What you need to do: Revise the material below by changing "top-left" to "upper-left" and leaving everything else unchanged. Omit the pictures from your answer.

━━━━━ Supplied data

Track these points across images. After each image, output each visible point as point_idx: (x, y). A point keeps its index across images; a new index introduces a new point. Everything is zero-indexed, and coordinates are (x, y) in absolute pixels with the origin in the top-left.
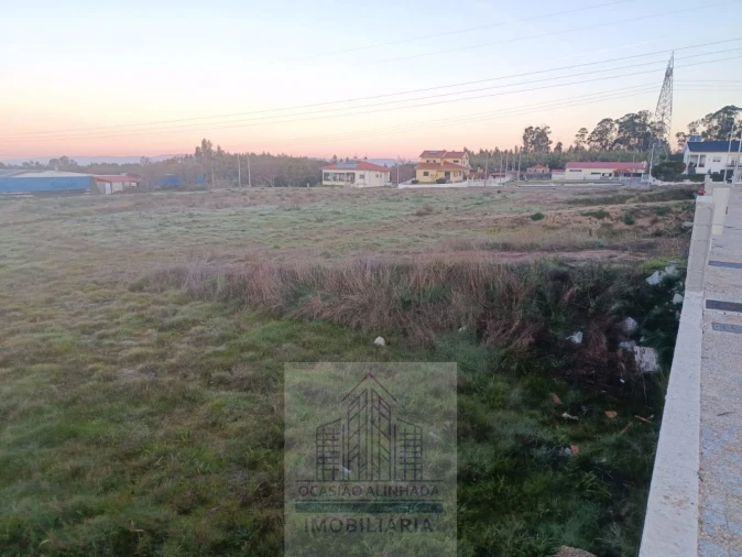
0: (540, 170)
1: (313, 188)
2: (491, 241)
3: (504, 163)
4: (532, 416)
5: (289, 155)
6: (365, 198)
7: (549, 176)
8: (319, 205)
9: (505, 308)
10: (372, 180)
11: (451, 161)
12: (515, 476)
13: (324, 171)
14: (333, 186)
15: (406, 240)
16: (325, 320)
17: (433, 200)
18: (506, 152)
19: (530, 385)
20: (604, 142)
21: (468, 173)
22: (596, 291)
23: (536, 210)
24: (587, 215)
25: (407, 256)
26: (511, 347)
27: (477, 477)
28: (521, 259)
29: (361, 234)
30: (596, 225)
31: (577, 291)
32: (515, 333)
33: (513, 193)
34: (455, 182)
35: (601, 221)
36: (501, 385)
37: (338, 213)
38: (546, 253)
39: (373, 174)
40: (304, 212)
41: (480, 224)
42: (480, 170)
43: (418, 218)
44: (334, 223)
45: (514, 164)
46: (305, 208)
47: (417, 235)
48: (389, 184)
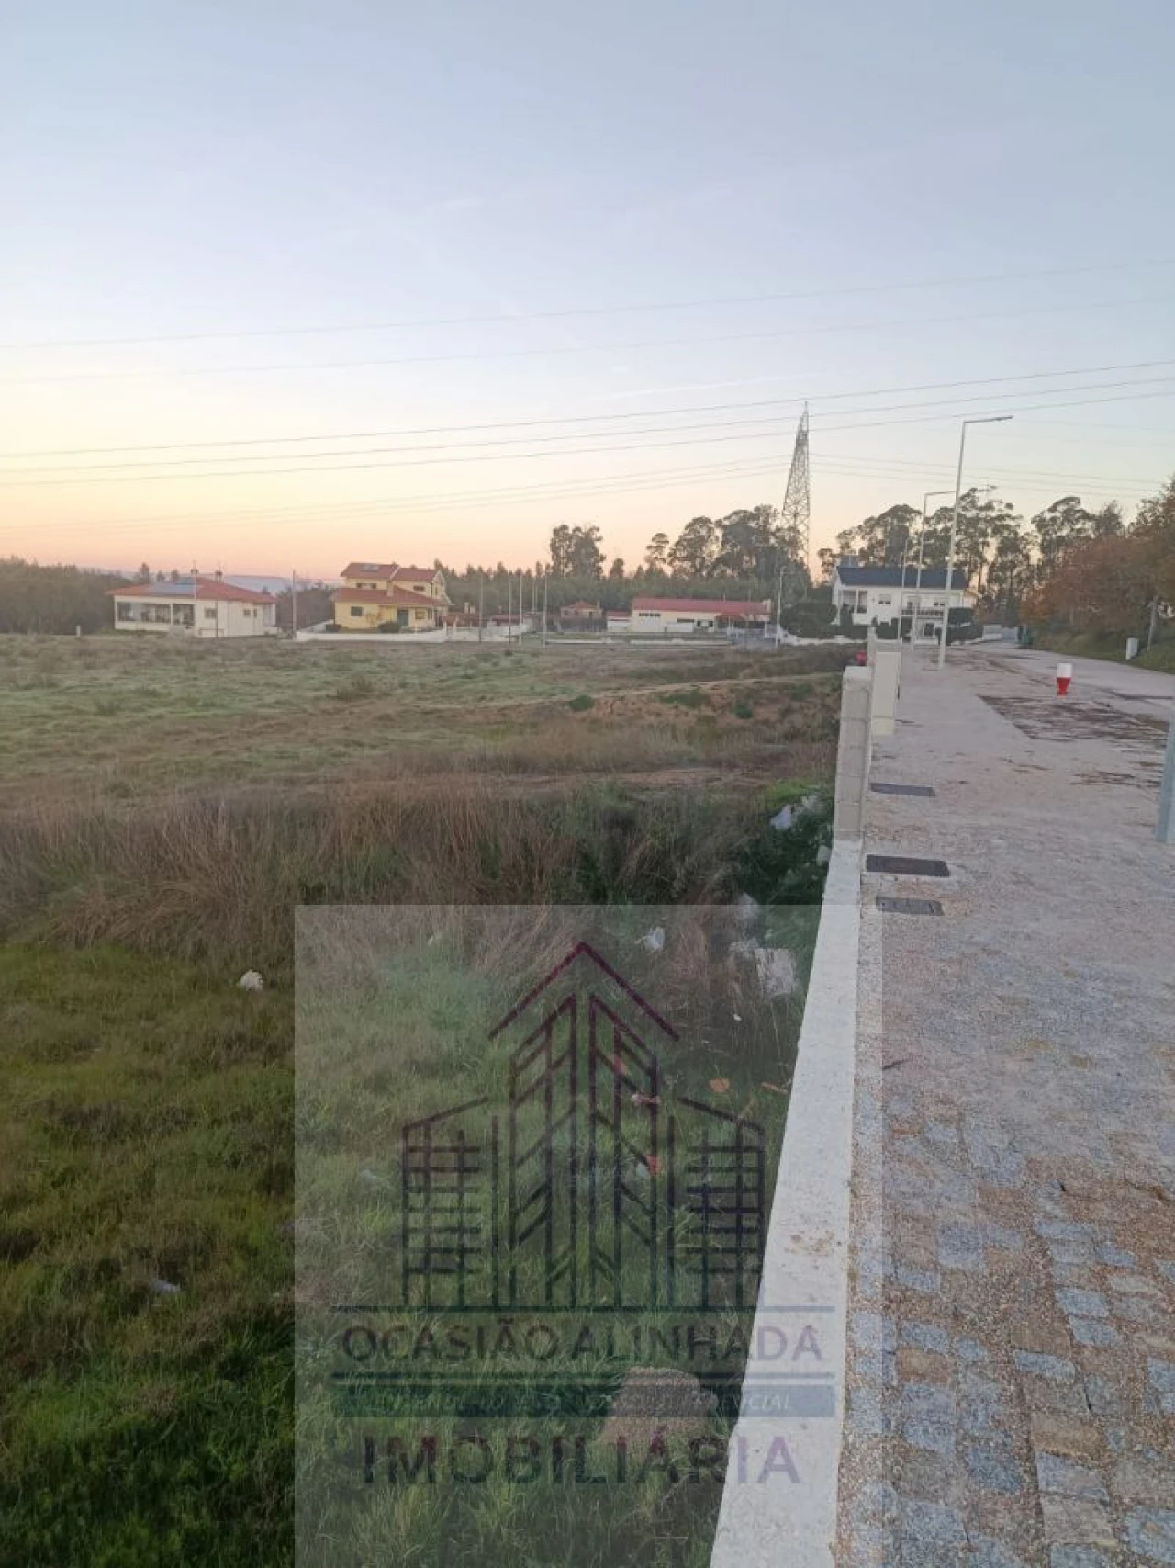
0: (586, 612)
1: (91, 638)
2: (490, 754)
3: (516, 597)
5: (30, 562)
6: (218, 659)
7: (602, 625)
8: (106, 676)
9: (520, 888)
10: (233, 622)
11: (408, 586)
13: (118, 599)
14: (140, 633)
15: (314, 752)
16: (116, 942)
17: (373, 666)
18: (519, 572)
20: (697, 562)
21: (444, 612)
22: (683, 847)
23: (578, 689)
24: (670, 700)
25: (311, 788)
28: (547, 789)
29: (209, 742)
30: (688, 718)
31: (652, 847)
33: (535, 655)
34: (420, 632)
35: (696, 712)
37: (153, 694)
38: (593, 775)
39: (237, 608)
40: (67, 691)
41: (471, 719)
42: (469, 609)
43: (339, 705)
44: (141, 716)
45: (535, 600)
46: (68, 683)
47: (338, 742)
48: (274, 631)
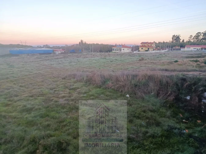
0: (177, 48)
1: (110, 53)
2: (162, 68)
3: (166, 46)
4: (174, 120)
5: (103, 44)
6: (124, 55)
7: (180, 49)
8: (111, 57)
9: (166, 88)
10: (126, 50)
11: (150, 45)
12: (168, 137)
13: (113, 48)
14: (115, 52)
15: (136, 67)
16: (112, 89)
17: (144, 56)
18: (167, 42)
19: (173, 111)
20: (198, 39)
21: (155, 48)
22: (195, 84)
23: (176, 59)
24: (192, 61)
26: (168, 99)
27: (156, 136)
28: (171, 74)
29: (123, 66)
30: (195, 64)
31: (189, 84)
32: (168, 96)
33: (168, 54)
34: (151, 51)
35: (197, 63)
36: (164, 111)
37: (116, 60)
38: (179, 72)
39: (127, 49)
40: (107, 59)
41: (158, 63)
42: (158, 48)
43: (139, 61)
44: (115, 62)
45: (169, 46)
46: (107, 58)
47: (139, 66)
48: (131, 52)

━━━━━━━━━━

Answer section:
Track these points across images. After each image, output each visible point as point_idx: (x, y). A point keeps its index across images; a new index introduces a new point. Everything is zero-indexed, and coordinates are (x, y) in absolute pixels with the origin in the upper-left.
0: (540, 170)
1: (313, 188)
2: (491, 241)
3: (504, 163)
4: (532, 416)
5: (289, 155)
6: (365, 198)
7: (549, 176)
8: (319, 205)
9: (505, 308)
10: (372, 180)
11: (451, 161)
12: (515, 476)
13: (324, 171)
14: (333, 186)
15: (406, 240)
16: (325, 320)
17: (433, 200)
18: (506, 152)
19: (530, 385)
20: (604, 142)
21: (468, 173)
22: (596, 291)
23: (536, 210)
24: (587, 215)
25: (407, 256)
26: (511, 347)
27: (477, 477)
28: (521, 259)
29: (361, 234)
30: (596, 225)
31: (577, 291)
32: (515, 333)
33: (513, 193)
34: (455, 182)
35: (601, 221)
36: (501, 385)
37: (338, 213)
38: (546, 253)
39: (373, 174)
40: (304, 212)
41: (480, 224)
42: (480, 170)
43: (418, 218)
44: (334, 223)
45: (514, 164)
46: (305, 208)
47: (417, 235)
48: (389, 184)
0: (586, 612)
1: (91, 638)
2: (490, 754)
3: (516, 597)
5: (30, 562)
6: (218, 659)
7: (602, 625)
8: (106, 676)
9: (520, 888)
10: (233, 622)
11: (408, 586)
13: (118, 599)
14: (140, 633)
15: (314, 752)
16: (116, 942)
17: (373, 666)
18: (519, 572)
20: (697, 562)
21: (444, 612)
22: (683, 847)
23: (578, 689)
24: (670, 700)
25: (311, 788)
28: (547, 789)
29: (209, 742)
30: (688, 718)
31: (652, 847)
33: (535, 655)
34: (420, 632)
35: (696, 712)
37: (153, 694)
38: (593, 775)
39: (237, 608)
40: (67, 691)
41: (471, 719)
42: (469, 609)
43: (339, 705)
44: (141, 716)
45: (535, 600)
46: (68, 683)
47: (338, 742)
48: (274, 631)
0: (177, 48)
1: (110, 53)
2: (162, 68)
3: (166, 46)
4: (174, 120)
5: (103, 44)
6: (124, 55)
7: (180, 49)
8: (111, 57)
9: (166, 88)
10: (126, 50)
11: (150, 45)
12: (168, 137)
13: (113, 48)
14: (115, 52)
15: (136, 67)
16: (112, 89)
17: (144, 56)
18: (167, 42)
19: (173, 111)
20: (198, 39)
21: (155, 48)
22: (195, 84)
23: (176, 59)
24: (192, 61)
26: (168, 99)
27: (156, 136)
28: (171, 74)
29: (123, 66)
30: (195, 64)
31: (189, 84)
32: (168, 96)
33: (168, 54)
34: (151, 51)
35: (197, 63)
36: (164, 111)
37: (116, 60)
38: (179, 72)
39: (127, 49)
40: (107, 59)
41: (158, 63)
42: (158, 48)
43: (139, 61)
44: (115, 62)
45: (169, 46)
46: (107, 58)
47: (139, 66)
48: (131, 52)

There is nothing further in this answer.